Despite remarkable advances in computational chemistry, prediction of chemical reactions is still challenging,
because investigating possible reaction pathways is computationally prohibitive due to the high complexity of
chemical space. For instance, their brute-force sampling is too demanding because of their large degrees of
freedom. A stochastic sampling method inherently requires many trials no matter how effective it is, because it
cannot guarantee 100% probability of finding a designated target structure within a finite number of samplings.

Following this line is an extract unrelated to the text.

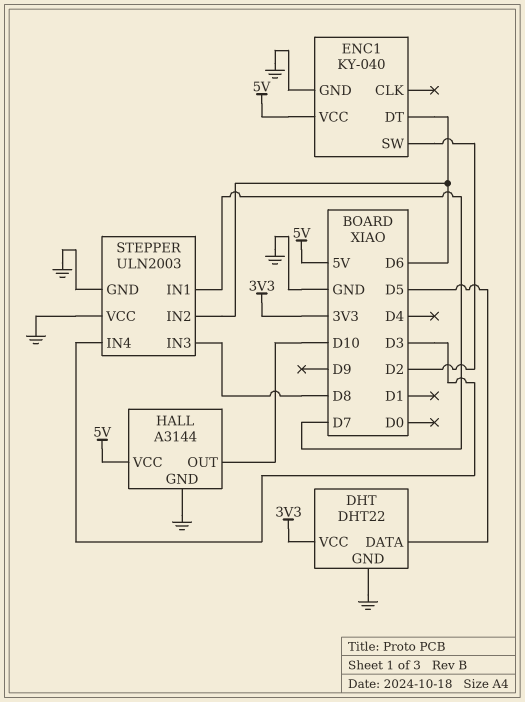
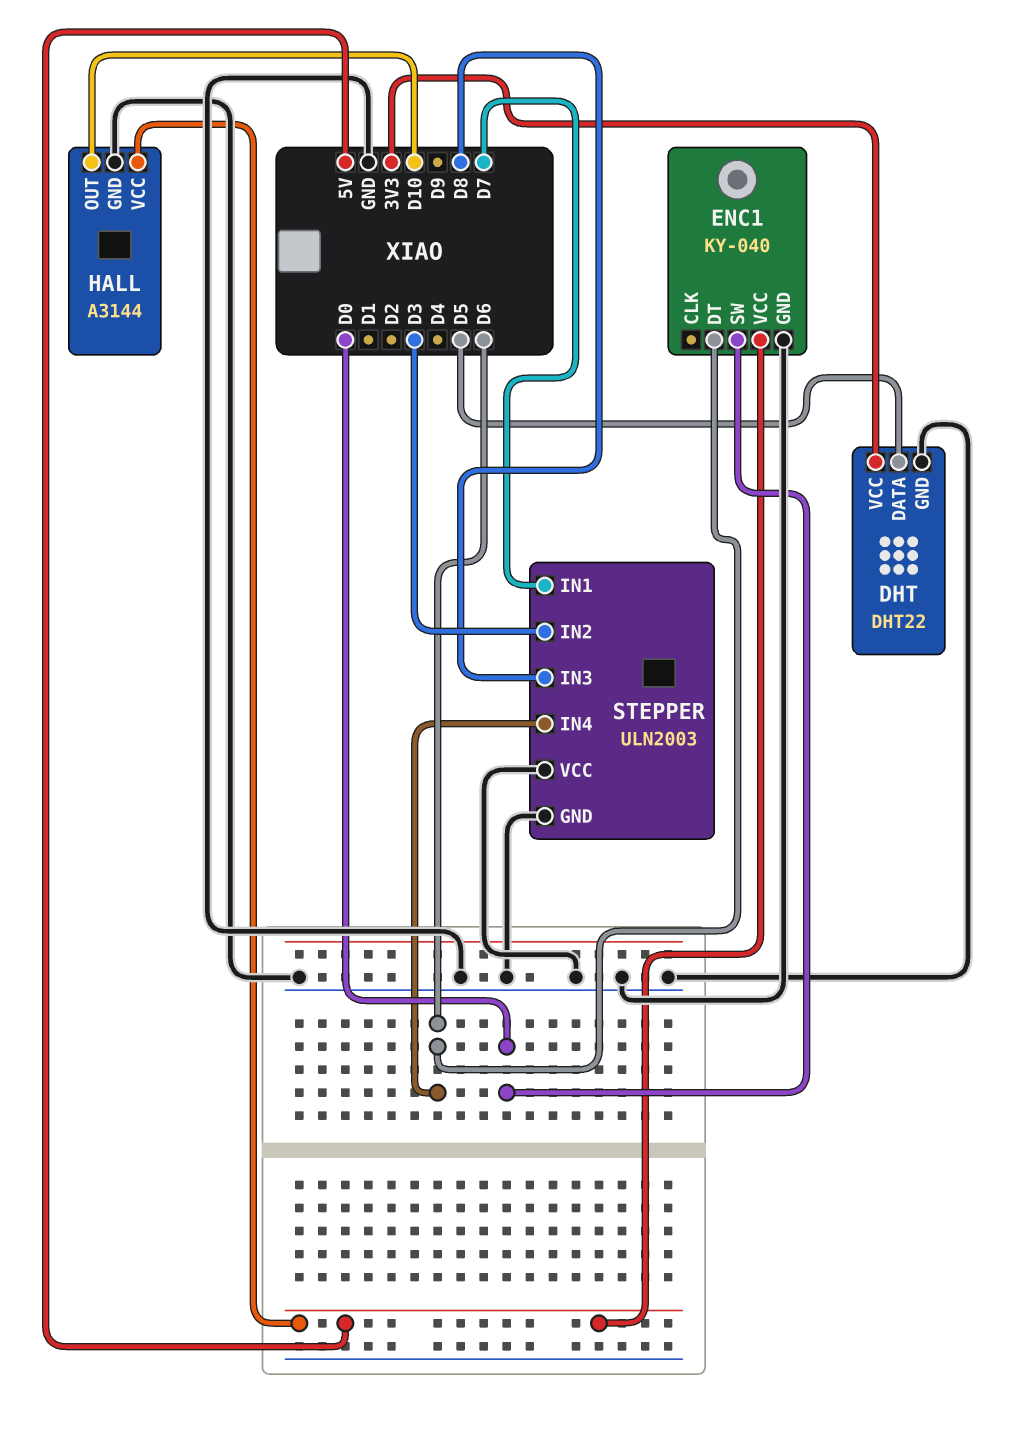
ENC1 pin SW: D2 -> D0
STEPPER pin IN2: D6 -> D3
STEPPER pin IN4: D3 -> D6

A feasible strategy for efficient prediction is to utilize chemical heuristics and machine learning techniques. We
proposed a novel approach to search reaction paths in a fully automated fashion by combining chemical theory
and heuristics. A key idea of our method is to extract a minimal reaction network composed of only favorable
reaction pathways from the complex chemical space through molecular graph and reaction network analysis.
This can be done very efficiently by exploring the routes connecting reactants and products with minimum
dissociation and formation of bonds. Finally, the resulting minimal network is subjected to quantum chemical
calculations to determine kinetically the most favorable reaction path at the predictable accuracy. To further
accelerate the graph-based method, we introduce state-of-the art machine learning techniques. They can replace
chemical heuristics and expensive calculations with more systematic, unbiased computational rules. In this talk,
we show the recent progress in this project with several examples.